Le chlordécone, pesticide cancérogène et perturbateur endocrinien qui a contaminé les sols de Martinique et de Guadeloupe (Antilles françaises) pour les 600 prochaines années, est au centre d’un colloque scientifique mardi et mercredi en Martinique, où la population reste fragilisée par ce scandale sanitaire. Le pesticide, utilisé jusqu’en 1993 dans les bananeraies antillaises pour lutter contre les charançons, est présent dans les rivières, sur certains rivages maritimes et dans un tiers du sol martiniquais.
Fin septembre aux Antilles, le président français Emmanuel Macron a estimé que l’État devait « prendre sa part de responsabilité » dans cette pollution. Mais il a aussi expliqué que « l’état des connaissances scientifiques ne (permettait) pas de certifier » la dangerosité de la molécule pour la santé, bien que l’on « présume le lien avec les naissances prématurées, les retards de développement cérébral et d’autres pathologies ».
Moïse Chérubin Jeannette, 65 ans, a travaillé dans les bananeraies à la fin des années 1980. Il s’est ensuite installé sur un terrain au Morne Rouge (nord de la Martinique), saturé en chlordécone: « Le produit est volatil. Moi j’étais parti en agriculture durable, je faisais tout à la main. Etant donné qu’on est proche du sol, vous le respirez. Aujourd’hui je me retrouve avec une prostate qui est énorme! », raconte-t-il à l’AFP, sans jamais parler de cancer, sujet tabou.
Aux Antilles, champions du monde du cancer de la prostate, l’étude Karuprostate, publiée en 2010 par l’Institut national de la santé et de la recherche médicale (Inserm), a établi une « association causale entre l’exposition au chlordécone et le cancer de la prostate ». Mais cela reste une supposition, pas encore un lien confirmé.
Le colloque scientifique, qui rassemblera mardi et mercredi une quarantaine de chercheurs dans la localité de Schoelcher (Martinique), fait partie du plan de prévention de l’Etat français Chlordécone III (2014-2020). La population, elle, pourra poser ses questions lors d’un débat public jeudi en Martinique, et vendredi en Guadeloupe. Le colloque « n’aura pas de retombée concrète positive pour le médecin martiniquais, quand il se trouvera face à son patient », regrette Josiane Jos Pelage, pédiatre et présidente de l’Association Médicale de Sauvegarde de l’Environnement et de la Santé.
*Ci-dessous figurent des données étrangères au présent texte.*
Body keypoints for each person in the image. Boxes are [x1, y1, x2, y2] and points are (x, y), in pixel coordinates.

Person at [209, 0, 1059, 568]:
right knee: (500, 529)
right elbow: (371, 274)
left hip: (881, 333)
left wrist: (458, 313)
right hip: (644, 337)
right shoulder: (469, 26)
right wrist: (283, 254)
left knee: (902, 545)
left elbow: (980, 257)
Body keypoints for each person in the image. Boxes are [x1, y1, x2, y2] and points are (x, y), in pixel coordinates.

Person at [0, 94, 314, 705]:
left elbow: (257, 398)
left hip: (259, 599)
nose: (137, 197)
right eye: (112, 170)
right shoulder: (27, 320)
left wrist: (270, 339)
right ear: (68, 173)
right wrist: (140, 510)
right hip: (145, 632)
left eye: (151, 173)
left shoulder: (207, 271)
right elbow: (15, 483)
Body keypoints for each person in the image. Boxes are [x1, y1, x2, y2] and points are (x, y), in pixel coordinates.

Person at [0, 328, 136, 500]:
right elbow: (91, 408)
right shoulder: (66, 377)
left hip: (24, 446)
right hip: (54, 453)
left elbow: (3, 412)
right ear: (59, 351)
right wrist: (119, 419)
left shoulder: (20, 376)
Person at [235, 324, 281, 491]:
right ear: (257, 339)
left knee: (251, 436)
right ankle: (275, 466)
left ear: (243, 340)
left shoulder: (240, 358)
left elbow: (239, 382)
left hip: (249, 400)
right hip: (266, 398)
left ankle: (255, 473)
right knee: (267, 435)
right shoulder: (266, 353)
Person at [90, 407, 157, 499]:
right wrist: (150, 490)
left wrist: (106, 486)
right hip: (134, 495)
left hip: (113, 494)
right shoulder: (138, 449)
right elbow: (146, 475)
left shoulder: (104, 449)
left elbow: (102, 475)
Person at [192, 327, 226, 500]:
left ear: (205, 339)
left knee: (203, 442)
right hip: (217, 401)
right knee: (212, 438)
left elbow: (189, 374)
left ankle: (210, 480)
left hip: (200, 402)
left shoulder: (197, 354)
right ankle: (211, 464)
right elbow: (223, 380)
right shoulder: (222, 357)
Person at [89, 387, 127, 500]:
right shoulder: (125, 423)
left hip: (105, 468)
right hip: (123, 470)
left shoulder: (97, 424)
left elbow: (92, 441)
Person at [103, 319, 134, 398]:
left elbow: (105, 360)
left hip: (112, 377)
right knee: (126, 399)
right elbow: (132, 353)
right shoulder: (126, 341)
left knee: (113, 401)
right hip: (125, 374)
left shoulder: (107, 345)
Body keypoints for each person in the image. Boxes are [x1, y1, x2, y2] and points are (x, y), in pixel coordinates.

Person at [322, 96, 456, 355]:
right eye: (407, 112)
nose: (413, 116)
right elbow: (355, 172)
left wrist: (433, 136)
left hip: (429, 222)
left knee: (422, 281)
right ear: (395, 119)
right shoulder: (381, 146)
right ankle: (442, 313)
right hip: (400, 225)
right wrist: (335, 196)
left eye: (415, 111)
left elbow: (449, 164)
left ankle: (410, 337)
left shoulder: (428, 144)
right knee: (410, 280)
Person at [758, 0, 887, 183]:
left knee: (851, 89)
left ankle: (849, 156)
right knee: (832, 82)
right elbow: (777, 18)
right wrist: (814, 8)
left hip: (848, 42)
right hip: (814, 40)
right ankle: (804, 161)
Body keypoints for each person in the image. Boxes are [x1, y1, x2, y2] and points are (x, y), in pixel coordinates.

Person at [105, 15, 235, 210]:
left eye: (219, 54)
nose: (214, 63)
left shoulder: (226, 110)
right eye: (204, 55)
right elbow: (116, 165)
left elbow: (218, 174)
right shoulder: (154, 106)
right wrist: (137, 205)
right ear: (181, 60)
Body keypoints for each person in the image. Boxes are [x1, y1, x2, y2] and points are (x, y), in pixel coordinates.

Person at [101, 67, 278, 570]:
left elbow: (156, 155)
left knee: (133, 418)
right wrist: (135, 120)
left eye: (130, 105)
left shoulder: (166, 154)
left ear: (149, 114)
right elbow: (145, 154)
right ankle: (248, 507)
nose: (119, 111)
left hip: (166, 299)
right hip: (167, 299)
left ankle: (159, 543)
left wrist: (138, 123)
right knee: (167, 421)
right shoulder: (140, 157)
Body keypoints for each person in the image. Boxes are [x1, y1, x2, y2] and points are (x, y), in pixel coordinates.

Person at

Chaque semaine, elle suit des enfants souffrant de troubles du développement cognitif et de la motricité, des effets du chlordécone, selon une étude publiée en 2012 sur l’impact du pesticide sur la grossesse et le développement des enfants. Six ans après, « nous n’avons aucune consigne quant à la prise en charge des femmes contaminées qui auraient mis au monde un enfant contaminé ». Pour son confrère Louis-Léonce Lecurieux Lafferonnay, responsable des consultations externes à l’hôpital du Saint-Esprit, « à partir du moment où le président de la République reconnaît que le chlordécone est en partie de la responsabilité de l’Etat, il faudrait qu’il nous donne les moyens de faire les dosages biologiques qui soient remboursés par la Sécurité sociale ».
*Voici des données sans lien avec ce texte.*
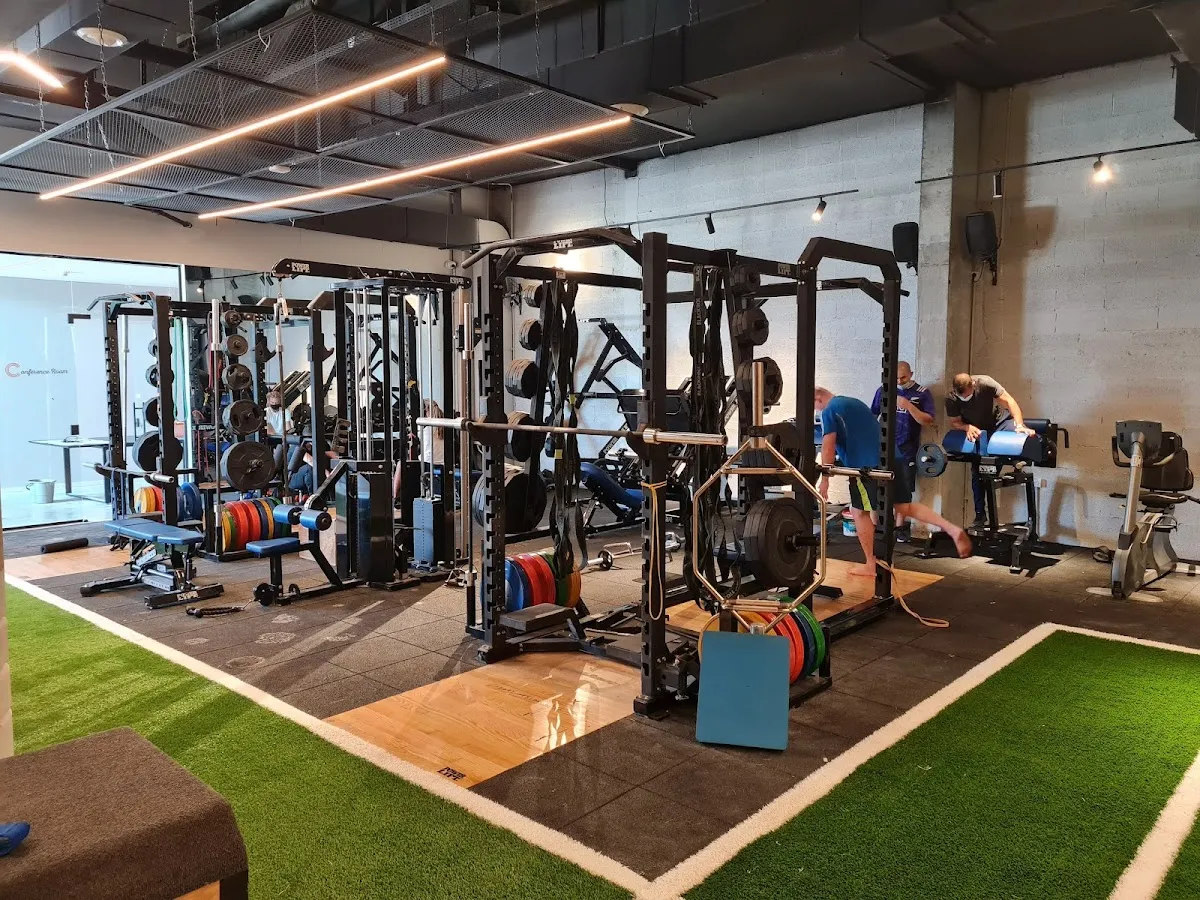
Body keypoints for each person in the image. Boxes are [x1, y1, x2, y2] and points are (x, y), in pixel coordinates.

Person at [815, 387, 972, 577]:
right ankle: (951, 529)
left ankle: (871, 564)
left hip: (867, 467)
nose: (816, 410)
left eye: (814, 405)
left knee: (859, 511)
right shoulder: (855, 403)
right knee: (904, 507)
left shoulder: (829, 411)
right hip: (894, 459)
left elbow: (828, 446)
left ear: (818, 399)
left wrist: (825, 478)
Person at [944, 373, 1036, 525]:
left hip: (998, 422)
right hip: (978, 433)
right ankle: (980, 515)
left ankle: (1017, 460)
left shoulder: (985, 383)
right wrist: (966, 427)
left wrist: (1019, 425)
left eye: (967, 395)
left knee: (1020, 434)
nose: (965, 398)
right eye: (962, 396)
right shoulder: (951, 398)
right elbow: (955, 422)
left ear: (973, 385)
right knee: (978, 475)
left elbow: (1009, 401)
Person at [871, 361, 935, 542]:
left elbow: (928, 420)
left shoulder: (922, 393)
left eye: (903, 377)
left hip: (907, 448)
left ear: (911, 374)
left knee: (904, 491)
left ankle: (900, 528)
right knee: (878, 487)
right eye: (896, 378)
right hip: (883, 446)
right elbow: (872, 415)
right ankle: (879, 527)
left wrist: (908, 406)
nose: (899, 381)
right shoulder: (883, 390)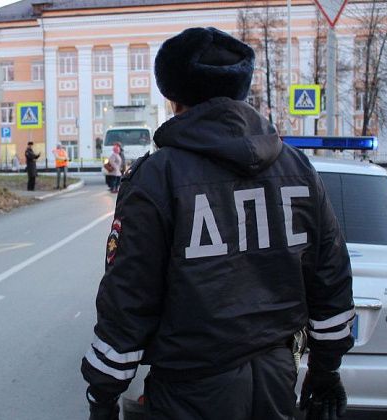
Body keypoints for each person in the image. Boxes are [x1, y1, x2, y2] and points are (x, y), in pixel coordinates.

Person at [81, 27, 354, 420]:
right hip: (277, 381)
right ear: (241, 89)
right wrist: (326, 371)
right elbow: (330, 277)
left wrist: (103, 395)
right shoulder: (297, 169)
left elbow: (129, 296)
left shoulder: (158, 176)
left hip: (188, 392)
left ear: (172, 96)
Actuellement, il en coûte 70 euros à tout Martiniquais qui veut connaître son taux de chlordécone. Selon Santé publique France, qui doit préciser son étude lors du colloque, « plus de 90% de la population adulte » de Guadeloupe et Martinique est contaminée. Pour le président du Parc Naturel de Martinique, Louis Boutrin, il n’y a qu’une solution, le « zéro chlordécone ». Selon une étude, « si au bout de 4 à 5 ans, il n’y a pas de chlordécone dans l’alimentation, le rat fini par éliminer (la molécule, NDLR). Il y a de fortes probabilités que l’homme puisse aussi l’éliminer ».
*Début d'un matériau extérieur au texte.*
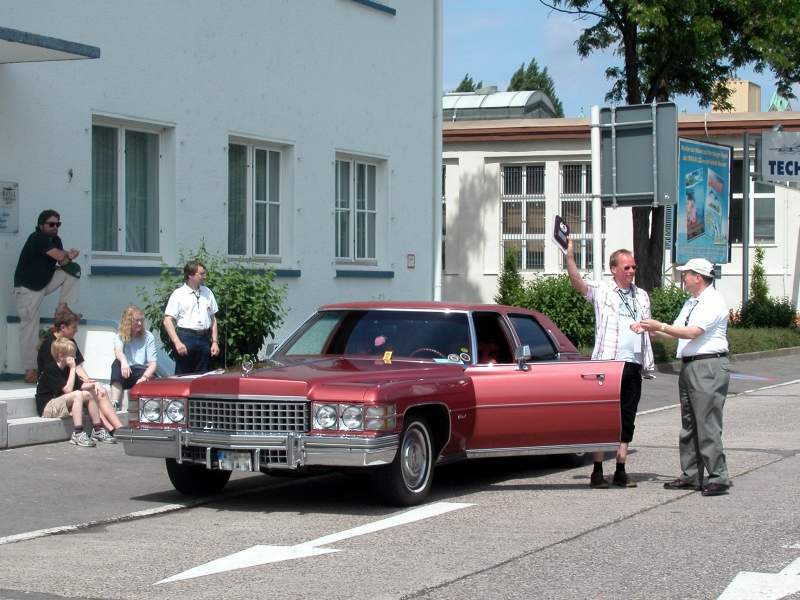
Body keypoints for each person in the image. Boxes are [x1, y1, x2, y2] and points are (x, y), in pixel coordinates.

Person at [635, 257, 731, 497]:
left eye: (686, 274)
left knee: (707, 423)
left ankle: (718, 476)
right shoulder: (692, 302)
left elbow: (692, 332)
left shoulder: (713, 302)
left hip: (708, 366)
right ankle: (691, 474)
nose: (683, 278)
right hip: (691, 367)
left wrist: (661, 326)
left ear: (698, 277)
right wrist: (650, 330)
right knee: (689, 424)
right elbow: (676, 332)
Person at [565, 238, 654, 488]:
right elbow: (578, 284)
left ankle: (621, 469)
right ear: (614, 269)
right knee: (603, 417)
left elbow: (648, 326)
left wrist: (654, 329)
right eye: (626, 267)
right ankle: (597, 470)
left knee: (627, 417)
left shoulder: (642, 296)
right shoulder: (603, 291)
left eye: (634, 267)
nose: (631, 271)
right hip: (607, 363)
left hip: (633, 363)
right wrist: (570, 257)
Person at [13, 209, 80, 383]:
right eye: (51, 224)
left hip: (43, 283)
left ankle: (62, 309)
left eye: (58, 224)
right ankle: (30, 369)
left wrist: (69, 258)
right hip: (28, 288)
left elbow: (63, 262)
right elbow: (59, 255)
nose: (55, 227)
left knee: (73, 270)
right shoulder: (37, 238)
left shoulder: (55, 239)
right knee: (29, 327)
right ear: (42, 225)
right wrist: (67, 254)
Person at [38, 307, 123, 438]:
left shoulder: (69, 343)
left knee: (99, 391)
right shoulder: (50, 346)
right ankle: (107, 427)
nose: (76, 330)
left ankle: (118, 428)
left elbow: (77, 366)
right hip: (56, 390)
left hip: (68, 383)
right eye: (73, 327)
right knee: (86, 393)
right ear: (63, 327)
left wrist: (92, 382)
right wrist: (82, 380)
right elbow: (64, 378)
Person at [35, 338, 112, 447]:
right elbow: (68, 390)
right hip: (47, 407)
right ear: (61, 356)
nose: (74, 358)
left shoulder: (66, 369)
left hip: (59, 403)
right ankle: (77, 433)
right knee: (77, 394)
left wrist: (96, 384)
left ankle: (97, 430)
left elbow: (80, 385)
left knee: (88, 394)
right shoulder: (51, 369)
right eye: (71, 355)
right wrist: (73, 368)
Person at [163, 261, 220, 374]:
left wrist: (214, 342)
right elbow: (167, 321)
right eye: (201, 274)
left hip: (204, 339)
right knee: (183, 376)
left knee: (202, 377)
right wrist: (177, 342)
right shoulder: (178, 294)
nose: (204, 276)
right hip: (186, 338)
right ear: (190, 275)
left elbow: (213, 319)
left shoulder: (207, 292)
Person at [110, 305, 158, 409]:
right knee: (116, 364)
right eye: (137, 320)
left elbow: (153, 364)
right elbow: (118, 351)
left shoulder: (148, 336)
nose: (140, 323)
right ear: (128, 321)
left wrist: (144, 377)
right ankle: (115, 402)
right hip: (127, 371)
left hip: (142, 371)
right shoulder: (120, 335)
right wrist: (124, 361)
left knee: (149, 375)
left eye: (141, 320)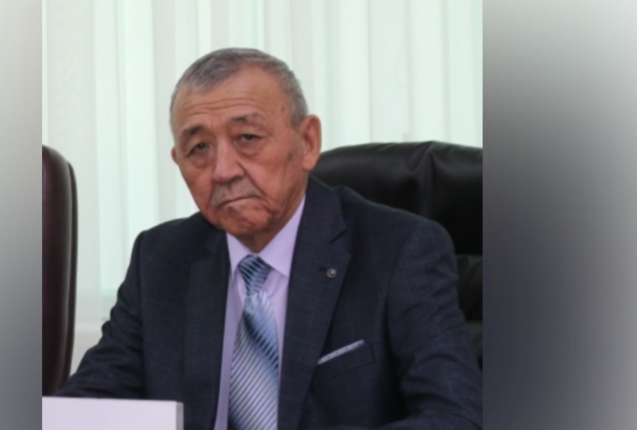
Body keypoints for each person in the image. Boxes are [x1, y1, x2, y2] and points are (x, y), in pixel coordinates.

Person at [57, 48, 483, 430]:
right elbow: (86, 408)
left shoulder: (400, 250)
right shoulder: (161, 259)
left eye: (247, 138)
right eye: (199, 148)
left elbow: (458, 416)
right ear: (178, 160)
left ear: (307, 142)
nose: (223, 170)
Cinquante agriculteurs ont déjà été labellisés « zéro chlordécone » par un cabinet indépendant. Les autres se conforment aux Limites Maximales de Résidus ( LMR, 0,020 milligramme de pesticide par kilo de denrées). Les terrains de chaque agriculteur et éleveur ont été contrôlés pour adapter la culture à son sol. Les pêcheurs aussi ont dû repenser leur activité. Certaines zones de pêches littorales ont été interdites. Mais 8% des poissons pêchés sont encore au dessus des LMR.